I am using a letter set of four letters, say {A,B,C,D}, which is used to output a random string of letters. I want to calculate the expected output length until the word ABCD is obtained; that is, the letters A B C D appearing consecutively in that order.
I have referenced this question (Expected Number of Coin Tosses to Get Five Consecutive Heads), but have found a complexity in our case; when we obtain, say, ABA, then we can't say that the chain resets, since we have the next potentially successful chain already being started.
I have tried the approach below, but am not sure if it is completely correct.
I would be grateful for assertion that this approach is ok, as well as for any alternative methods to approach this issue.
Let e be the expected number of output letters needed to get the target string ABCD. Also, let f be the expected number of output letters needed to get the target string ABCD given we obtained the letter A.

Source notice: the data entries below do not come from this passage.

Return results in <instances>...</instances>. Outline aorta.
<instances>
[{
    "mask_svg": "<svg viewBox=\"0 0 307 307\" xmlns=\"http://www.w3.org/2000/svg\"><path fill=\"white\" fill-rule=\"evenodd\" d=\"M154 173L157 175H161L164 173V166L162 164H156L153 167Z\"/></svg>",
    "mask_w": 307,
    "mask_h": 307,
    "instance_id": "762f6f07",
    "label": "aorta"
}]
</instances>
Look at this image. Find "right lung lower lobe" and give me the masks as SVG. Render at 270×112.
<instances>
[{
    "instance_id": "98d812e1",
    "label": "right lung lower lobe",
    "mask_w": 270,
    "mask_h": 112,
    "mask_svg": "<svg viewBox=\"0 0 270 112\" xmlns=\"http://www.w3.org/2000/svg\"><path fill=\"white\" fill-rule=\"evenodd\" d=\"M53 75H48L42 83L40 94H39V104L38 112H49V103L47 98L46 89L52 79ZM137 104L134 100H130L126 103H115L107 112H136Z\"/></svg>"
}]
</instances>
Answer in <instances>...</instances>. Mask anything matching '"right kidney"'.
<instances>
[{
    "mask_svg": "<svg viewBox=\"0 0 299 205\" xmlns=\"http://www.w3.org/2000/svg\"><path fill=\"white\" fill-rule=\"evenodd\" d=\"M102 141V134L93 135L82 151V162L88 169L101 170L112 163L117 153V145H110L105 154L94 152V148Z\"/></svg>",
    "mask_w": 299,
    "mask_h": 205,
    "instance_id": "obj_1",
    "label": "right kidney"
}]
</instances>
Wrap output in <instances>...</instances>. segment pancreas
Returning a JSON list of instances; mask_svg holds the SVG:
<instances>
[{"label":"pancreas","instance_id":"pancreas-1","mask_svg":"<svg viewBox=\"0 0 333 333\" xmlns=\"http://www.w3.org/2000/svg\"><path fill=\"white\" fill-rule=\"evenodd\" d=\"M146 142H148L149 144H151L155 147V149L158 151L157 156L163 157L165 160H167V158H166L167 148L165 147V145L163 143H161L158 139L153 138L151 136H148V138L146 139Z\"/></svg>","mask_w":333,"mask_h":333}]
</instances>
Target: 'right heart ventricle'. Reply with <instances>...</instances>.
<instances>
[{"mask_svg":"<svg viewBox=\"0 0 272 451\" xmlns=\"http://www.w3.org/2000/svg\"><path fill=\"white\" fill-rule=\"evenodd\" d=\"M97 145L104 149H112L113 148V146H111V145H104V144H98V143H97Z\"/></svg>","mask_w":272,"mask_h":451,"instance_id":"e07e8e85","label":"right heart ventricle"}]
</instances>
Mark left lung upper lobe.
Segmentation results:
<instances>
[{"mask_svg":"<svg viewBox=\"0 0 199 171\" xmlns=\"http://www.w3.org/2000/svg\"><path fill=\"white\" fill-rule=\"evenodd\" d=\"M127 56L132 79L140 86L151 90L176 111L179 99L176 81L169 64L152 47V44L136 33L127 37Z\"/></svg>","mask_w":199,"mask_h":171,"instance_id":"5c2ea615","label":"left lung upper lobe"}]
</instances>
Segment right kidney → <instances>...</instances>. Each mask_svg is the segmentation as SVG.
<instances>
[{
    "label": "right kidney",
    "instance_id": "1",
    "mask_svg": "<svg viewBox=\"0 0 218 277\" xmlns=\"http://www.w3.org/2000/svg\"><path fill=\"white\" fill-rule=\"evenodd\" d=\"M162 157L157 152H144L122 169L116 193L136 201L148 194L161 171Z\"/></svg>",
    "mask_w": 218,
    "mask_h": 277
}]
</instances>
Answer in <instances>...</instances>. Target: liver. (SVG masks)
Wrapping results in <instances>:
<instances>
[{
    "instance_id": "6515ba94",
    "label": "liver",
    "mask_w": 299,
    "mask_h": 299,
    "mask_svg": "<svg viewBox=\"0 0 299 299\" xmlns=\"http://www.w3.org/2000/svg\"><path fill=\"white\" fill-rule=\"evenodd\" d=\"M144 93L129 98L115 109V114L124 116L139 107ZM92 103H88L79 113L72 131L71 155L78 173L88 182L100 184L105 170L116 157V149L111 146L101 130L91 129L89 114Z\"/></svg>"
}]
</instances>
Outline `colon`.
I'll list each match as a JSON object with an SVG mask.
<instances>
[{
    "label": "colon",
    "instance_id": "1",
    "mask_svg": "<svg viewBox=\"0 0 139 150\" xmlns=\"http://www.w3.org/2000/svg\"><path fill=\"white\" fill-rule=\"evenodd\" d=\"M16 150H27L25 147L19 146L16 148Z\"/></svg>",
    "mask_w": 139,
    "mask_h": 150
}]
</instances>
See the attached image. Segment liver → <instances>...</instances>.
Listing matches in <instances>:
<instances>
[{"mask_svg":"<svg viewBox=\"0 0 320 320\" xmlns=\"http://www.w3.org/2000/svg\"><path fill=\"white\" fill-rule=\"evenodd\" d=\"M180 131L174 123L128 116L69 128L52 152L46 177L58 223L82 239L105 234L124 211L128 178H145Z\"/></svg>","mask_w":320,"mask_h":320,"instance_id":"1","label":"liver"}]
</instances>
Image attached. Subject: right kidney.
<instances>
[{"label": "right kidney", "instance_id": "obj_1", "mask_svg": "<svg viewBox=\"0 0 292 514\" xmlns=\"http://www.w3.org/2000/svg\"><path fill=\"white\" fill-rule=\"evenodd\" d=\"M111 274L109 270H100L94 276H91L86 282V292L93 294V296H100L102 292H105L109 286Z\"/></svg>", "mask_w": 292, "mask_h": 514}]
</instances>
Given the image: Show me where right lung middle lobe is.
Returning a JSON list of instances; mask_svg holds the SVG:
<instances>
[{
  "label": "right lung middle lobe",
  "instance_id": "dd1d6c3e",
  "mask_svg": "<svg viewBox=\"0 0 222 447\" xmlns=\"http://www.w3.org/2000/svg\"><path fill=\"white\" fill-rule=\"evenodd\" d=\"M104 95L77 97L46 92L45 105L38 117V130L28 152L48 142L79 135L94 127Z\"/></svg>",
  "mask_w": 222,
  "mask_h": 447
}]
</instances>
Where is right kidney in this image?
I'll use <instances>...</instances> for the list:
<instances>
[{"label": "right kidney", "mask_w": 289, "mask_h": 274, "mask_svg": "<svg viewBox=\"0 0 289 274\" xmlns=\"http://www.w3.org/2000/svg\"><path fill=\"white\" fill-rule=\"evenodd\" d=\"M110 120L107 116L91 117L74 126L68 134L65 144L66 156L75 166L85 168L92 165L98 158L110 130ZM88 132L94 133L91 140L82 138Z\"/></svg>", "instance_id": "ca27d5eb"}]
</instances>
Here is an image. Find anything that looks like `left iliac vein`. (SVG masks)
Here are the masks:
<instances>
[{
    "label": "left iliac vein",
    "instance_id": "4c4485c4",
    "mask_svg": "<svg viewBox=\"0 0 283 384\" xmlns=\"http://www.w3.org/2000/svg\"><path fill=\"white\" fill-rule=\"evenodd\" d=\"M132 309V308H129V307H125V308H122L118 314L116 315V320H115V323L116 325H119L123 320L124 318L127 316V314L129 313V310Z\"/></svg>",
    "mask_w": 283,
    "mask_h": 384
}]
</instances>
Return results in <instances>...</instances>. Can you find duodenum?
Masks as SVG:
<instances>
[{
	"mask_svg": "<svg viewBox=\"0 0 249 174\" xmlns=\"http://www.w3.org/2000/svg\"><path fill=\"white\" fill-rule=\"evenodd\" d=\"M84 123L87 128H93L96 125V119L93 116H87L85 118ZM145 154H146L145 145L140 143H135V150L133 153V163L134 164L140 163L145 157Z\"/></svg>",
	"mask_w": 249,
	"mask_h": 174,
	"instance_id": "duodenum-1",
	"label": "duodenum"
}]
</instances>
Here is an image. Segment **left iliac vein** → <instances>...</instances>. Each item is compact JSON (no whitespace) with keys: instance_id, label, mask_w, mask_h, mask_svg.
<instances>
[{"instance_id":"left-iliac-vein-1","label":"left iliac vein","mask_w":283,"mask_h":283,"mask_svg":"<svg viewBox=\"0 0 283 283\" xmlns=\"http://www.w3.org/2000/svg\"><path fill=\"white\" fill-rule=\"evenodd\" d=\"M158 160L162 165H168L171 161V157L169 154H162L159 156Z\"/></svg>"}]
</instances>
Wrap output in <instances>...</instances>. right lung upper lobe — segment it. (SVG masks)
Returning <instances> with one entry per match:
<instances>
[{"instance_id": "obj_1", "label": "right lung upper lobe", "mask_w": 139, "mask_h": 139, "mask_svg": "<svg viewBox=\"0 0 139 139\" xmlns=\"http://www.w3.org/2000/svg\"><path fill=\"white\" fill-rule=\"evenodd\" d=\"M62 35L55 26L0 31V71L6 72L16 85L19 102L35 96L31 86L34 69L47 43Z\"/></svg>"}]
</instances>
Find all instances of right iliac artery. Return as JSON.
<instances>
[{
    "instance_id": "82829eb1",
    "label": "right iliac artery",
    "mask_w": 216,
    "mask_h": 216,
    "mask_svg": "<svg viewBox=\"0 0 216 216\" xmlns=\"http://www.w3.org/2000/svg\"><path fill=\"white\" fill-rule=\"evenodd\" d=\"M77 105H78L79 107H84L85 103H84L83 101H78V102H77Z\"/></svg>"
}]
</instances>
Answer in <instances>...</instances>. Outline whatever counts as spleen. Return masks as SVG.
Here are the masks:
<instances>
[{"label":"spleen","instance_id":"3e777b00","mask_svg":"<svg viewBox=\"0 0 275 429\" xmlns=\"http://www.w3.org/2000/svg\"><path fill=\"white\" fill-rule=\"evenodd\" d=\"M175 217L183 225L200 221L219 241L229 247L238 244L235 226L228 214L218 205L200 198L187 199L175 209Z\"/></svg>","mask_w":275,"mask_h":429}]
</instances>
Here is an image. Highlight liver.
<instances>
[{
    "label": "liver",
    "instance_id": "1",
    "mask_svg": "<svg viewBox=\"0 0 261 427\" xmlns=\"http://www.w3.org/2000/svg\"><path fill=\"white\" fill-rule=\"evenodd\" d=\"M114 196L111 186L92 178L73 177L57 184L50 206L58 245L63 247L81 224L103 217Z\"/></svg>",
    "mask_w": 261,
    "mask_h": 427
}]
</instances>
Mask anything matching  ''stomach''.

The table for expected length and probability for e would be
| | Exp Len | Prob |
|--------------------------|---------|------|
| if first letter is [BCD] | e+1 | 3/4 |
| if A then [CD] | e+2 | 1/8 |
| if A then A | f+1 | 1/16 |
| if AB then [BD] | e+3 | 1/32 |
| if AB then A | f+2 | 1/64 |
| if ABC then [BC] | e+4 | 1/128|
| if ABC then A | f+3 | 1/256|
| if ABCD | 4 | 1/256|
---------------------------------------------
and a similar table for f after we obtained the letter A would be
| | Exp Len | Prob |
|-----------------------|---------|------|
|if first letter is [CD]| e+2 | 1/2 |
|if first letter is A | f+1 | 1/4 |
|if B then [BD] | e+3 | 1/8 |
|if B then A | f+2 | 1/16 |
|if BC then [BC] | e+4 | 1/32 |
|if BC then A | f+3 | 1/64 |
|if BCD | 4 | 1/64 |
------------------------------------------
The expected length e is equal to the sum of each (Probability)*(Expected Length) product set from the first table, giving
$$
e\, =\, \frac{3}{4}(e+1)\, +\, \frac{1}{8}(e+2)\, +\, \frac{1}{16}(f+1)\, +\, \frac{1}{32}(e+3
)\, +\, \frac{1}{64}(f+2)\, +\, \frac{1}{128}(e+4)\, +\, \frac{1}{256}(f+3)\, +\, \frac{1}{256}(4) \\-----\\
e\, \, =\, \frac{117}{128}e\, +\, \frac{21}{256}f\, +\, \frac{319}{256} \\\\
22e\, =\, 21f\, +\, 319 \: \: \: ---(1) \\
44e\, =\, 42f\, +\, 638 \: \: \: ---(1')
$$
A similar approach for f yields
$$
f\, =\, \frac{1}{2}(e+2)\, +\, \frac{1}{4}(f+1)\, +\, \frac{1}{8}(e+3)\, +\, \frac{1}{16}(f+2
)\, +\, \frac{1}{32}(e+4)\, +\, \frac{1}{64}(f+3)\,+\, \frac{1}{64}(4) \\-----\\
f\, \, =\, \frac{21}{32}e\, +\, \frac{21}{64}f\, +\, \frac{127}{64} \\\\
43f\, =\, 42e\, +\, 127 \: \: \: ---(2)
$$
Combining these, we obtain
$$
(2)-(1')\Rightarrow f\, =\, -2e\, +\, 765 \: \: \: ---(3)\\
(3)\rightarrow (1)\Rightarrow 22e = 21(-2e+765)+319 \\
e=256 \\
f=253
$$
So the expected length seems to be 256 letters output.
I notice this is exactly what we would expect from the naive approach, from the fact that each letter has a 1 in 4 chance appearing each time, and after any four letters' output, the chance of ABCD appearing is $$ \left( \frac{1}{4} \right) ^ 4 = \frac{1}{256} . $$ which is slightly worrying, since the question about five consecutive heads has a probability of 1/32, but a differing number of 62 for the expected length.
2014/09/16 addition:
After the above, I also calculated the expected length until I obtain either of TWO target strings; I used ABCD and CDBA as my targets, if it matters. The result was not the intuitive 128, but was 136 instead, by methodology similar to that above.
Using the answers provided, I will also try to check this result using new tactics proposed in the answers.